* **EXERCISE INSTRUCTIONS**: Without the pictures, copy all the entries below exactly.

* **DATA SECTION**:
┏━━

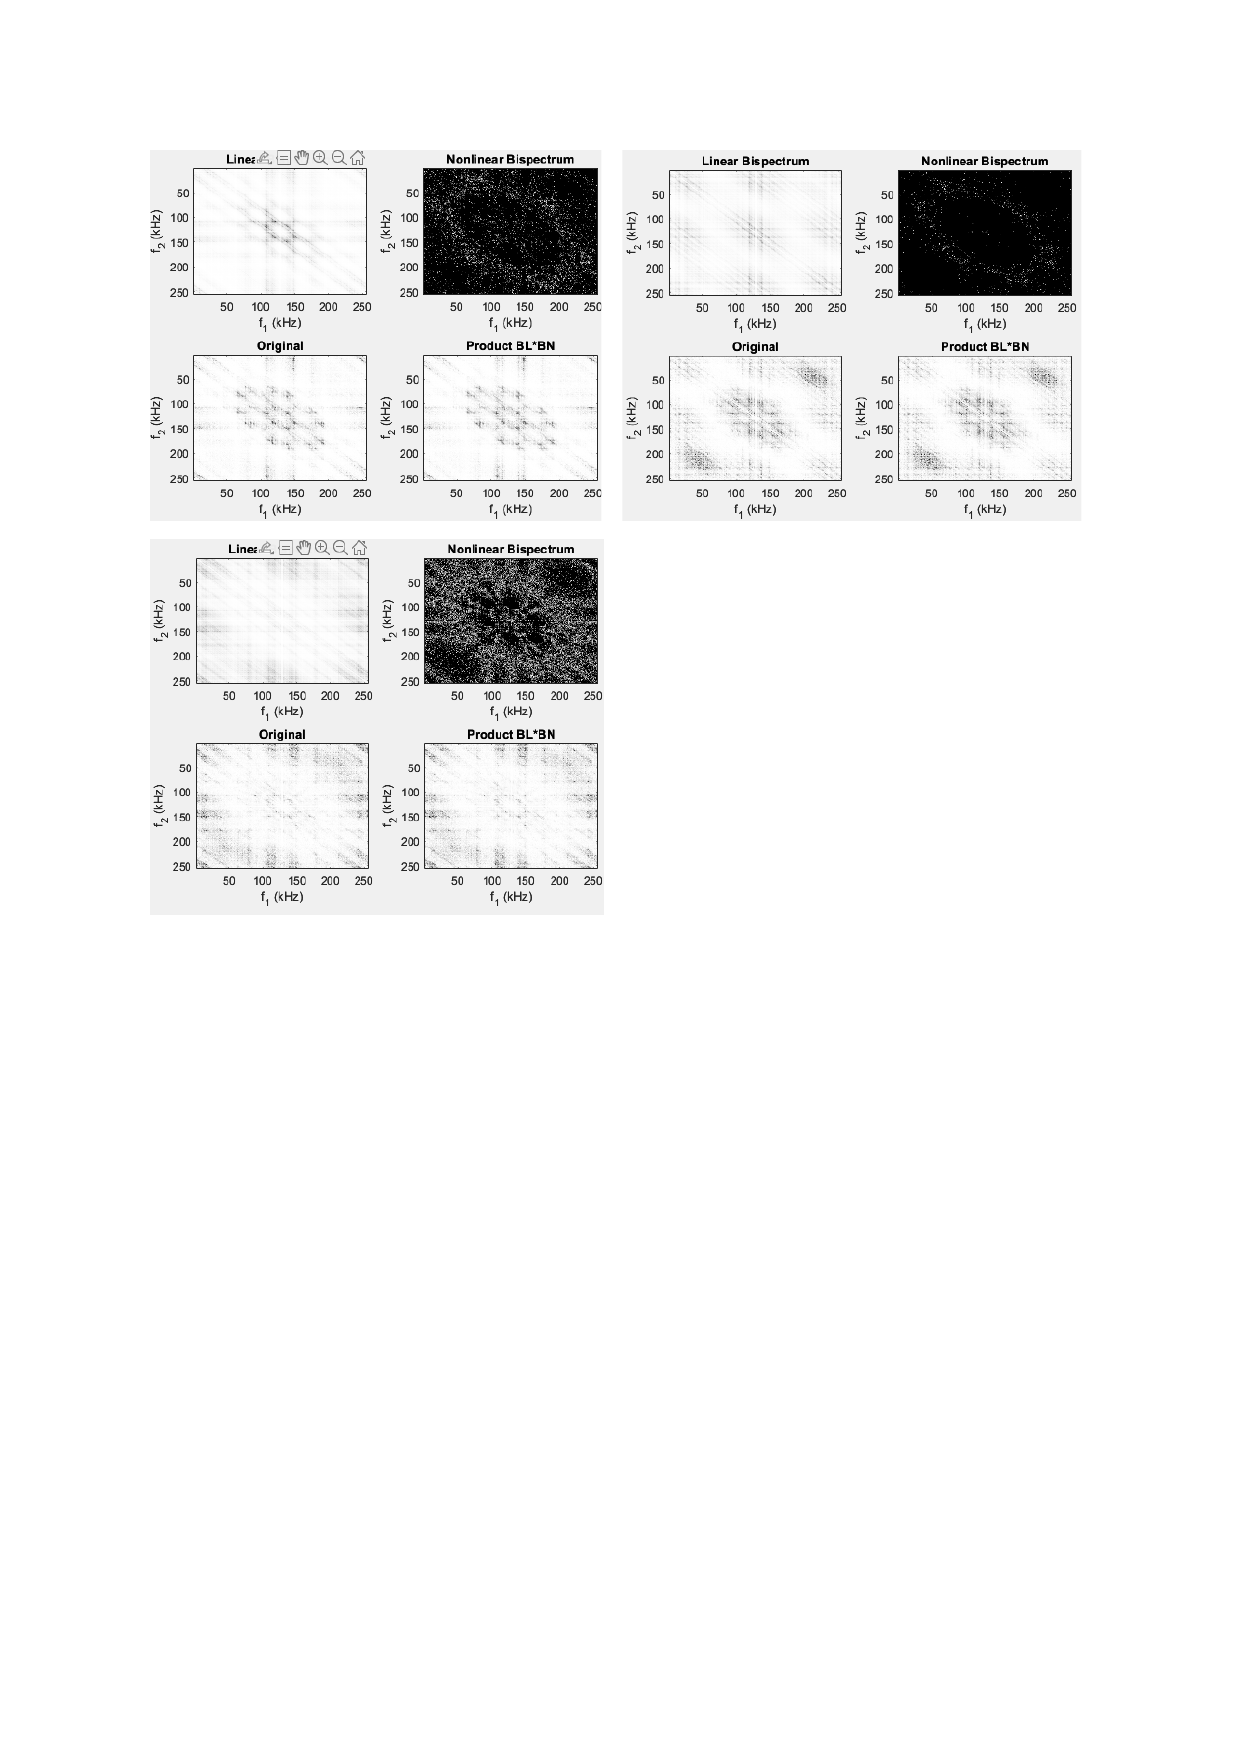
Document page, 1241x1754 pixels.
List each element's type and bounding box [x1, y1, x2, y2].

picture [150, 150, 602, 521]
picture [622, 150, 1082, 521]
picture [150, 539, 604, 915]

┗━━

* **RESULT OF THIS TASK**:
Document page, 1241x1754 pixels.
List each element's type and bounding box [x1, y1, x2, y2].

picture [150, 150, 602, 521]
picture [622, 150, 1082, 521]
picture [150, 539, 604, 915]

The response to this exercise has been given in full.